Perhaps more ominously for those of a competitive streak, China has more than 60% of the world’s lithium-ion battery production. It also has a lot of EV manufacturers, some of which are a) large entities in their own right, and b) becoming (or purchasing) household names in Europe. For instance, Geely already owns the London Electric Vehicle Company (maker of black cabs) and Volvo, and has a majority stake in Lotus. According to Forbes, it is the 647th largest public company by value in the world, which sounds impressive, until you realise that it is dwarfed by its neighbour, SAIC (the Shanghai Automotive Industry Corporation), the 100th largest global company-by-value. SAIC is larger than, amongst others, Ford, Nissan, Renault and Peugeot. It comes from a combustive background though, whereas the third Chinese company usually mooted when discussing EVs is an electric pioneer through-and-through. Shenzhen-based BYD (“Build Your Dreams”) started life in 1995 as a rechargeable battery manufacturer, and its first market was mobile phones. It moved into vehicles soon after, and now produces both cars and buses. In partnership with Alexander Dennis, it has made the majority of the UKs electric buses. What’s most impressive is that these Chinese companies were relatively unheard of 20 years ago. Indeed, Geely only made its first car in 1997. A Reuters analysis of EV investment found that fully 45% of the $300 billion it identified was flowing to China. It’s fair to say that – when it comes to global EV manufacturing – the Chinese are coming.
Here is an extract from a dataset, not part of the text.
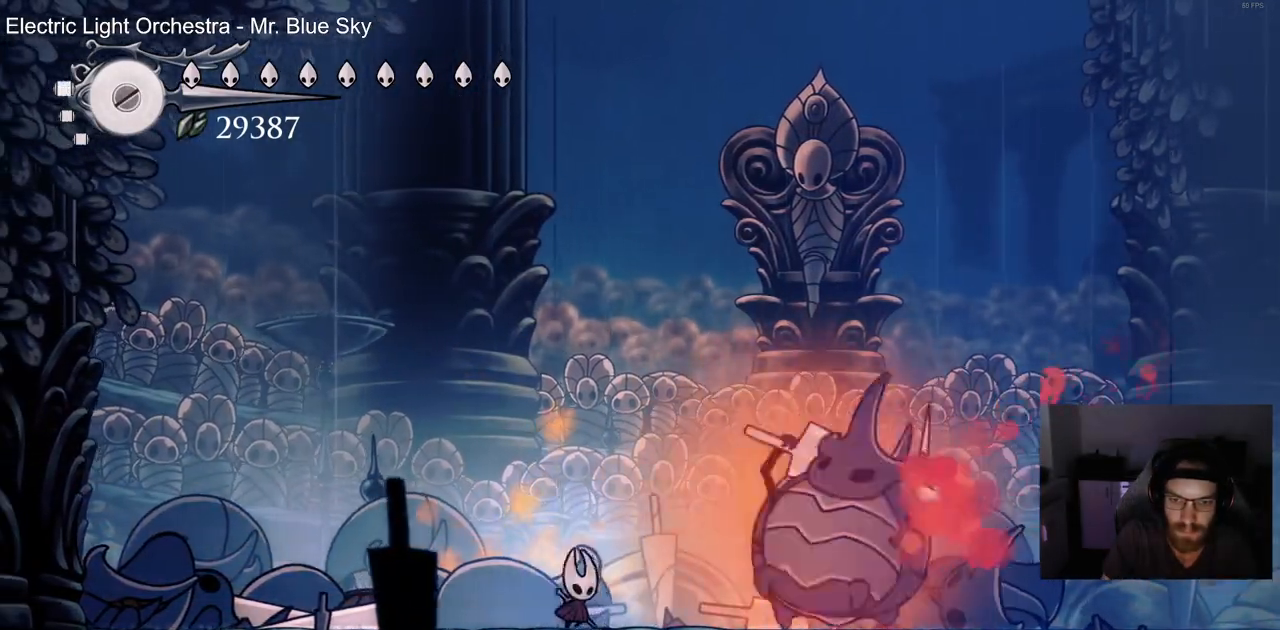
{"dt_ms": 1000, "buttons": ["CROSS", "DPAD_RIGHT"], "left_stick": "center", "right_stick": "center"}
So far, so glum for the new Prime Minister. Turns out he has work to do to fulfill his pledge. But there are bright spots. The UK is already the spiritual home to Formula 1; six out of the ten teams have their headquarters here (including some distinctly unBritish teams such as ‘German’ Mercedes). The UK is also the global base for Formula E (electric). (Genuine question: will Formula 1 absorb Formula E, or will Formula E overtake Formula 1?). This is important, as technical developments in F1 tend to trickle down into everyday vehicles. For instance, flywheels that were developed in F1 to capture energy from braking are now used in London’s 155 electric buses. The Government has already invested in automotive R&D through the Advanced Propulsion Centre. Indeed, it’s made £1.2 billion available via it. But the big question is, is this enough?
(Incidentally, the lithium ion battery was invented at the University of Oxford by the German-born American John Goodenough. So there is a UK claim to already owning the “history” part of any spiritual home. Sort of.)
The UK could become the spiritual home of electric vehicles. Of course it could. But that applies to every country and region wishing to take the crown, including India, Germany, Japan, California and others. The automotive sector in the UK is centred around the West Midlands, employs 168,000 people, and accounts for 14% of total exports. There is a long, and proud, automotive history here. But there is also a long and proud automotive history in, for instance, Detroit, or South Korea. Regardless, the transition to electric vehicles is, thus far, the most disruptive thing the global automotive industry has ever seen, and it’s only just begun. There will be winners and losers, and it remains to be seen where the UK will end up. So what are the next steps, Boris?